Over candlelight and fried dough, a certain kind of small talk takes place that sounds nothing like diplomacy. However, if you walk into nearly any embassy reception during Hanukkah season, whether in Washington, Vienna, Doha, or Ottawa, you’ll notice something that formal summits seldom capture: officials from unrelated nations standing shoulder to shoulder, holding tiny glasses of wine, and talking about nothing specific until, eventually, they’re talking about something.
The whole point is the conflict between casualness and consequences. Israeli diplomats with no official presence in Qatar attended a candle-lighting ceremony held by the U.S. Embassy in Doha in December 2022. They were there for a short time, connected to the World Cup, and functioning under a covert agreement made prior to the competition’s start. After serving with Jewish Marines years prior, Ambassador Timmy Davis developed an appreciation for the holiday and led the ceremony himself. It’s a minor detail, but it illustrates how these moments are created—not by policy memos, but by individuals who just so happened to recall a colleague’s custom and felt it was important enough to host.
The frequency of this pattern’s repetition is remarkable. Hanukkah receptions have been embraced by embassies in Canada, Morocco, and Austria as low-stakes, high-value get-togethers where a foreign ministry official can shake hands with someone they would otherwise never formally meet. This past December marked the fifteenth annual celebration of the Austrian Embassy in Washington, an uninterrupted run that spanned multiple political shifts on both sides.
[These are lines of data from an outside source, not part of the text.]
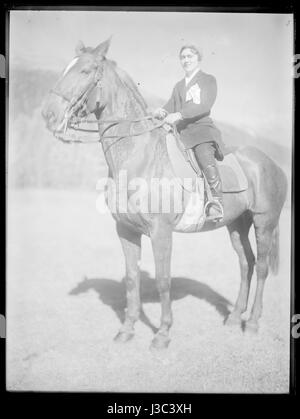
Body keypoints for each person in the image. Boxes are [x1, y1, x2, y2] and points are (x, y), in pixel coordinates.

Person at [154, 45, 226, 219]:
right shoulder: (179, 85)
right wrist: (162, 111)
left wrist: (179, 114)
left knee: (203, 156)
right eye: (183, 57)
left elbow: (204, 105)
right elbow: (171, 104)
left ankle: (216, 202)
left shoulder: (208, 79)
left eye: (190, 56)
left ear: (198, 58)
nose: (186, 60)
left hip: (201, 131)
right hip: (181, 133)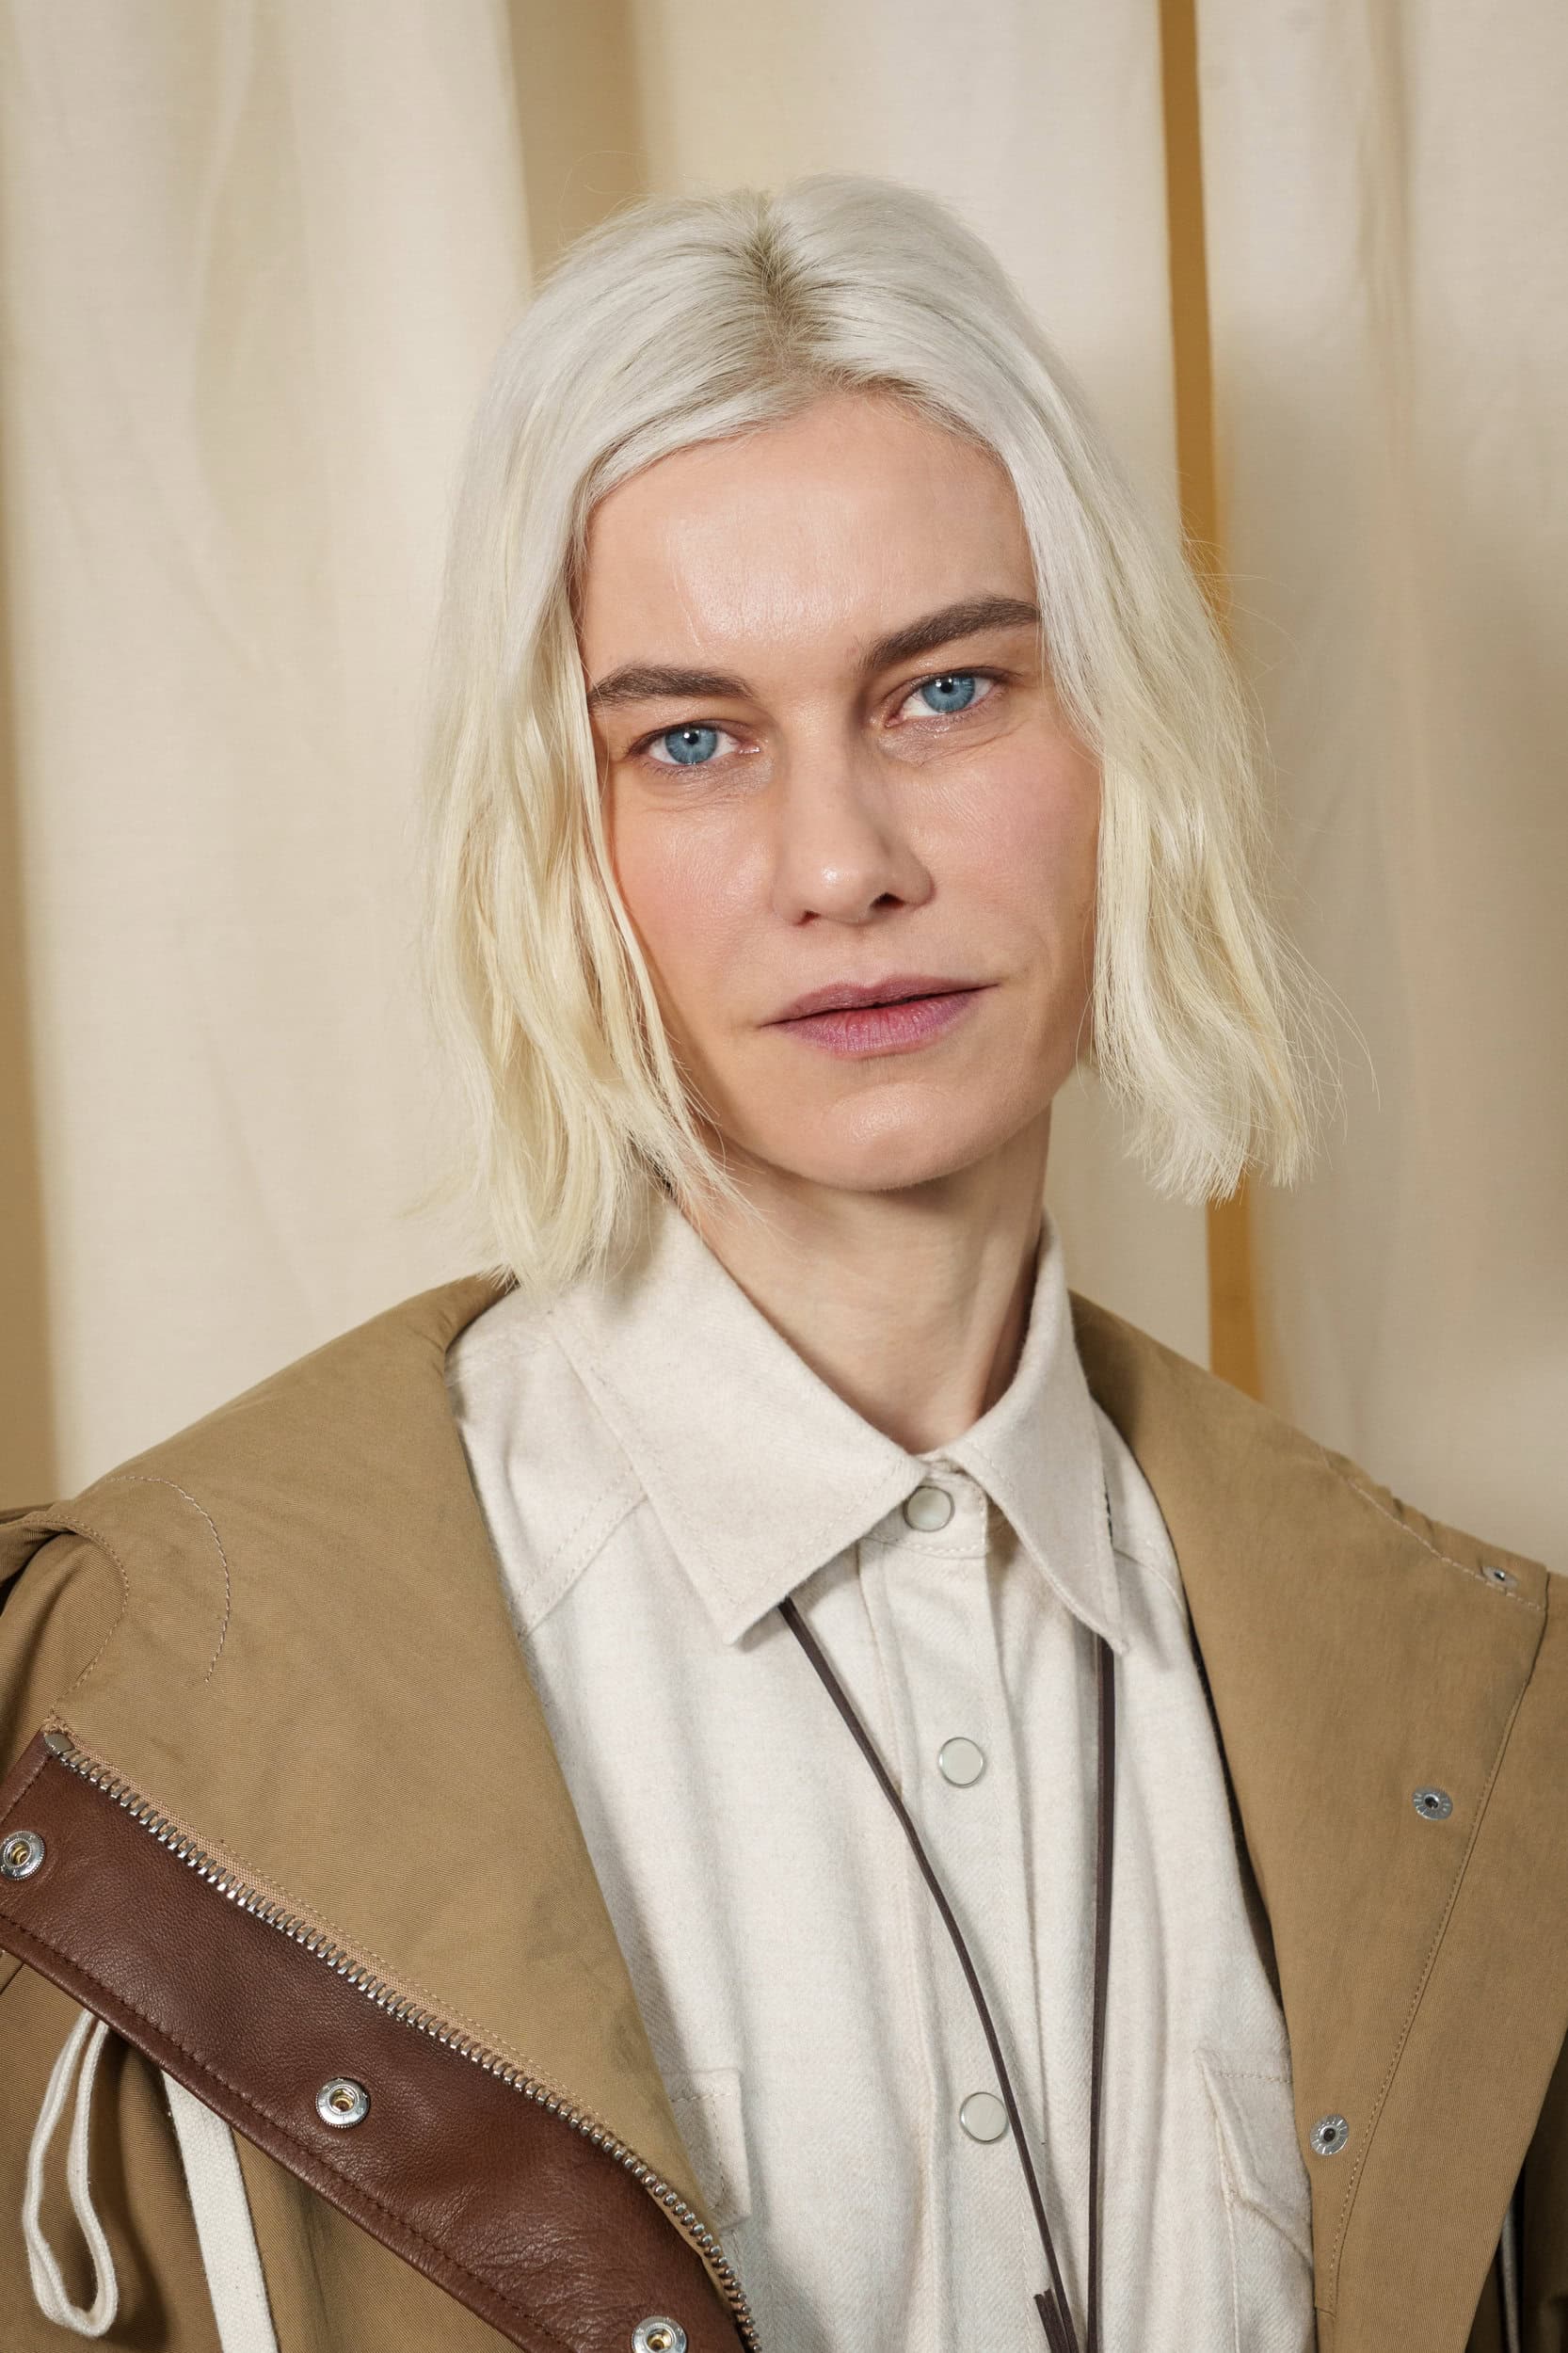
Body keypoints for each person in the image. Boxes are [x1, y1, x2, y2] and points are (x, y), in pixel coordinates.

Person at [0, 174, 1560, 2353]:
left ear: (1120, 737)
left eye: (944, 689)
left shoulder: (1463, 1693)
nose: (841, 863)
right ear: (558, 837)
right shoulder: (130, 1699)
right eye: (691, 739)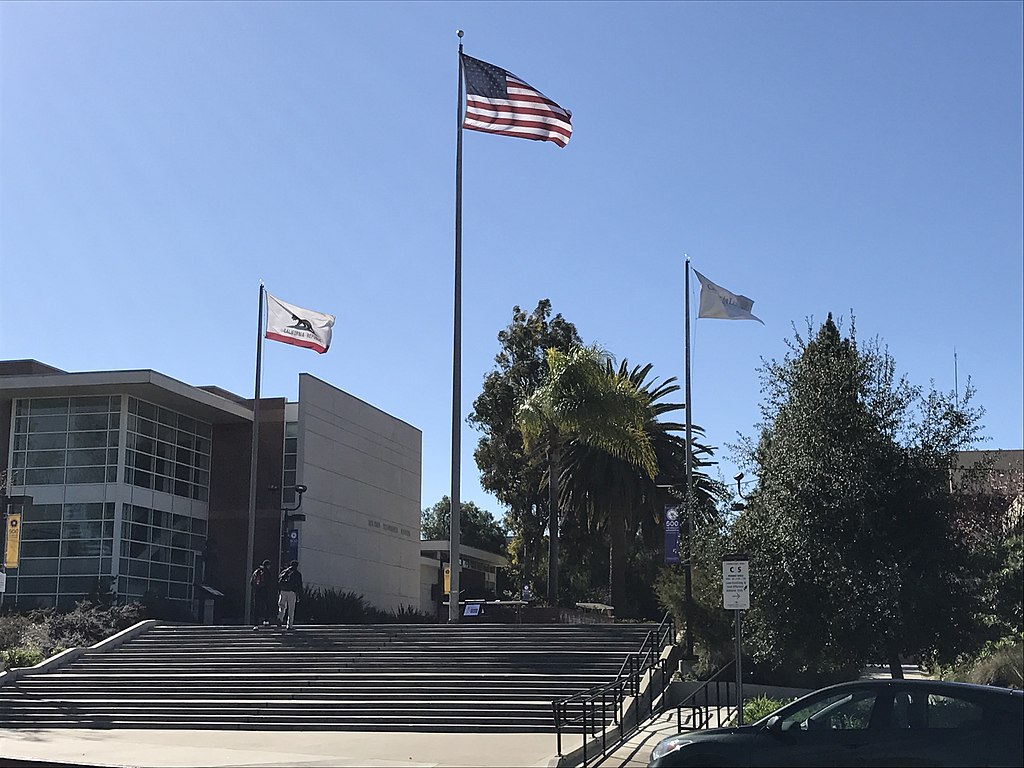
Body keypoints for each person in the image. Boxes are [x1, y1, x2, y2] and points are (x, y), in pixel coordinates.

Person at [277, 559, 302, 630]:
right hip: (292, 592)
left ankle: (280, 618)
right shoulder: (297, 574)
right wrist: (299, 595)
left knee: (281, 606)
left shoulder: (284, 572)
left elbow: (279, 580)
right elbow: (299, 585)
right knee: (291, 609)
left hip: (283, 591)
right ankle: (289, 625)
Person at [250, 558, 273, 630]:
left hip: (257, 591)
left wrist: (256, 588)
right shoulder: (267, 572)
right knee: (267, 605)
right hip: (265, 591)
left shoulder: (257, 571)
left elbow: (251, 582)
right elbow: (269, 582)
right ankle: (266, 620)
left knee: (256, 608)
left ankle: (255, 624)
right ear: (267, 565)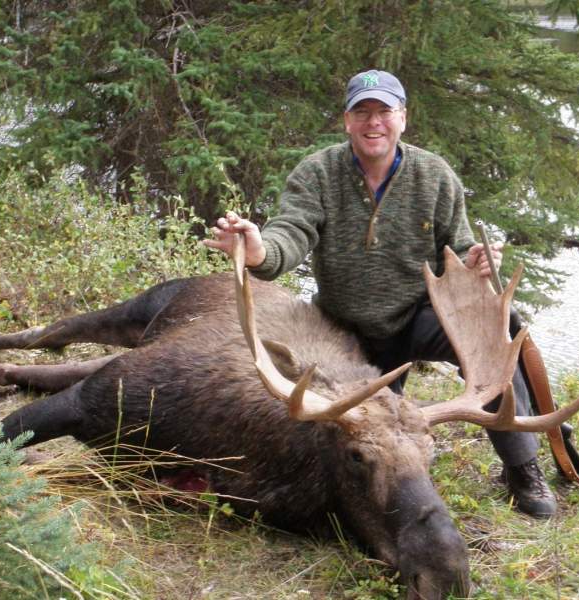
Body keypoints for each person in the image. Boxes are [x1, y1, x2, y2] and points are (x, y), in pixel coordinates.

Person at [203, 69, 557, 518]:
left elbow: (461, 243)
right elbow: (289, 235)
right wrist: (259, 252)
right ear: (346, 121)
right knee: (338, 426)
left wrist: (477, 261)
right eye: (363, 112)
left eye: (384, 112)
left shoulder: (434, 175)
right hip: (343, 331)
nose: (374, 123)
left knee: (489, 343)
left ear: (403, 119)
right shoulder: (317, 174)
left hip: (416, 319)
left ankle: (522, 468)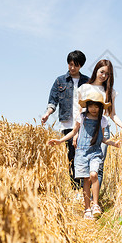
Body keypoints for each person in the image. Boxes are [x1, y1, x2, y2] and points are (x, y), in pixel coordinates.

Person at [48, 92, 120, 219]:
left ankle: (95, 204)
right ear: (87, 106)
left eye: (96, 106)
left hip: (95, 152)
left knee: (94, 174)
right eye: (91, 106)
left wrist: (114, 143)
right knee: (85, 179)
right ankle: (87, 208)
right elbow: (74, 132)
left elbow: (102, 138)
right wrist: (60, 141)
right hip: (81, 152)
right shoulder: (81, 117)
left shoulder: (103, 120)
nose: (93, 109)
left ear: (101, 107)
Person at [42, 50, 89, 189]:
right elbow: (53, 101)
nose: (72, 68)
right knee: (71, 155)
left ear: (81, 66)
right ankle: (75, 187)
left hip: (84, 122)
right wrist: (47, 113)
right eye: (70, 64)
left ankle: (84, 187)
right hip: (67, 123)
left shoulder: (87, 81)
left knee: (83, 154)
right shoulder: (60, 80)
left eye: (76, 65)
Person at [77, 59, 122, 188]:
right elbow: (79, 113)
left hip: (102, 129)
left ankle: (95, 201)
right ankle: (86, 200)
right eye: (102, 72)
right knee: (85, 166)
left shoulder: (110, 92)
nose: (104, 76)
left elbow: (112, 114)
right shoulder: (84, 88)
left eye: (107, 74)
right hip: (85, 130)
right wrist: (75, 134)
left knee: (98, 165)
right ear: (96, 70)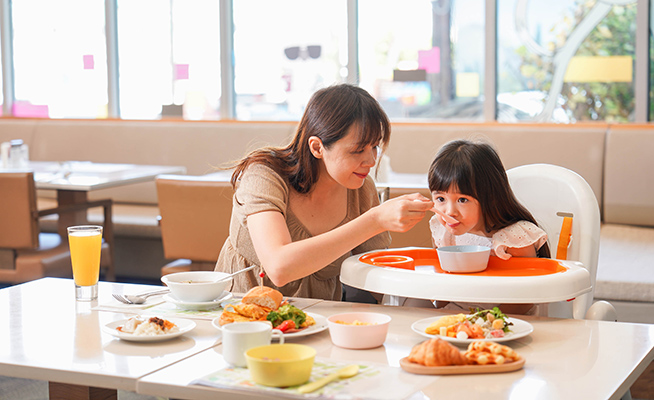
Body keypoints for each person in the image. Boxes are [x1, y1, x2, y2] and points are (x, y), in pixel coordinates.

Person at [214, 84, 433, 301]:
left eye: (374, 146)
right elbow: (279, 267)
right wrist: (375, 221)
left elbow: (373, 279)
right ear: (317, 147)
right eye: (358, 150)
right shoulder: (264, 176)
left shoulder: (362, 190)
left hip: (320, 326)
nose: (371, 160)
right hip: (239, 319)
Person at [428, 139, 550, 314]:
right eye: (440, 199)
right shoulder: (443, 231)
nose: (449, 211)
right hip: (456, 314)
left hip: (506, 319)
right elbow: (444, 285)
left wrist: (484, 321)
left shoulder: (514, 239)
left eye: (462, 200)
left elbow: (525, 298)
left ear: (490, 197)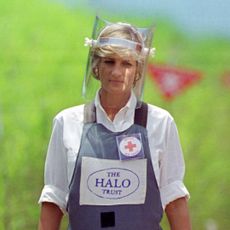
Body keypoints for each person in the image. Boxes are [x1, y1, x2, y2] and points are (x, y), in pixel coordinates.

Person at [38, 16, 191, 230]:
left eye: (126, 63)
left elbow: (174, 200)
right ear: (96, 65)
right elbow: (54, 199)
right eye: (109, 61)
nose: (117, 72)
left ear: (138, 70)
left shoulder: (160, 122)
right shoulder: (67, 122)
Even though no one says it aloud, lighting the same candle in the same building for fifteen years is a statement in and of itself.

Why a religious holiday, of all things, became so beneficial is worth considering. Adding a menorah to the calendar doesn’t require much political guts because Hanukkah falls during a time when embassies are already hosting holiday events. However, the symbolism—light in the midst of darkness, a tiny flame persevering in the face of overwhelming odds—also transcends cultural boundaries. Even though they would be reluctant to stand close to each other’s flags, diplomats from very different backgrounds seem to find it easy to do so.
It would be a stretch to say that a candle-lighting ceremony has ever resolved a problem on its own, and none of this takes the place of actual negotiation. It appears to keep channels warm, though. A foreign ministry employee is more likely to answer the phone in March if they arrive for latkes in December. That’s not insignificant, especially in areas where informal contact is frequently the only option and formal diplomatic ties are weak or nonexistent.
If you’re just counting handshakes, it’s easy to overlook the more subdued, human aspect of these events. During one of the frequent power outages in Mykolaiv, Ukraine, a local rabbi used a borrowed generator to light a menorah while the building next to it was still damaged from shelling. Although that isn’t embassy diplomacy in the conventional sense, it does reflect the same instinct—using a small, obstinate ritual to insist that everyday connection endures even in the face of chaos.
It’s hard not to notice that these receptions have grown busier, not quieter, even as official relations in several regions have grown more strained. Whether that’s resilience or just habit is genuinely unclear. But year after year, the candles get lit, the same unlikely guest lists assemble, and something — modest, unofficial, easy to underestimate — keeps quietly getting passed along.